▶ QUOTED PASSAGE
● ● ● ● ● ● ●

During the last half of 2021, NorthShore had to “decompress” the orthopedic specialty hospital during a massive 14-month SPD construction project that expanded SPD (footprint to 11,400 square feet from 6,000) to service up to 16 new ORs in addition to the existing 12 at one of the system’s highest-volume hospitals. After exploring every conceivable option, one of the vendors – Agiliti – stepped up to support SPD by transporting clean trays to another pavilion for processing and returning sterile trays back for storage. SPD organized a multi-disciplinary team that included the OR, IP, procurement and Agiliti to establish a transportation process with temperature and humidity monitoring.
“Through this exercise, we were also able to define a systemwide contingency plan based on a transportation solution that better prepares us in the event it is ever needed,” she said. “Not only did our vendor work closely with us to understand and meet our needs, we leveraged our strength as a system to ensure this change in assembly and sterilization didn’t adversely affect the OR.”
SPD standardized a host of processes, including the reprocessing of specialized instruments such as robotic arms, ophthalmology instruments and flexible endoscopes in addition to water quality testing, borescope testing and quality checklists.
Peel pack processing was a particular win, according to Mace Davis. “We not only standardized within the hospitals but also started transitioning the instrument processing from our clinics to SPD,” she said. “We know there is a lot of focus on the way these instruments are processed (opened, no staining, appropriate size pouch, no broken seals, etc.) and this centralization allows our SPD team to own the process as experts in cleaning, packaging and sterilization.”
Mace Davis admits that existing workflows, such as how SPD reprocessed robotic instruments, were the most difficult to standardize.
“Change can feel personal, and we not only included our SPD teams in the process reviews, but also the OR teams,” she said. “Specific to this project, there was a lot of debate over wrapped or peel pouched arms and which process was better. When multiple solutions are acceptable, consensus can be challenging! Getting the other side to try the new way often helps ease concerns – and presenting data whenever it’s available helps. Otherwise, we can spend a lot of time discussing all of the ‘what ifs’ instead of the problem at hand. Perfection can’t be the enemy of progress.”
SPD’s expansion and modernization project included a thorough capacity analysis based on actual cycle times and volumes because the typical capacity for a piece of equipment may actually be less than expected with larger, more complex orthopedic trays, according to Mace Davis.
SPD focused on staff safety when purchasing ergonomic sinks, flushing systems and workstations. They emphasized patient safety as they established one directional flow (to clearly separate dirty, non-sterile and sterile trays) with pass-through equipment including sterilizers (steam and low-temperature models). They installed quality stations for borescope inspections, and staff were trained on what to look for and how to document issues. SPD also initiated a partnership with a local vendor – Phigenics – to monitor water quality by collecting and testing samples and reporting results to NorthShore’s Water Management Committee, which promptly invited SPD to join as a member.
Mace Davis stresses SPD’s water works.
“I recommend this for all SPDs,” she said. “As an industry, we have learned so much in recent years about the importance of water quality and we’ve appreciated the dependability of this vendor partner.”

● ● ● ● ● ● ●

(Collected data)
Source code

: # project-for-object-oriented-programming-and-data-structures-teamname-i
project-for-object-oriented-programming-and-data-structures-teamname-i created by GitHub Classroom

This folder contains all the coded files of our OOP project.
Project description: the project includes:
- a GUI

● ● ● ● ● ● ●

▶ EXERCISE PROMPT
In the NorthShore SPD article, which groups does the text say were on the multi-disciplinary team that SPD organized?

▶ WORKED SOLUTION
- OR
- IP
- Procurement
- Agiliti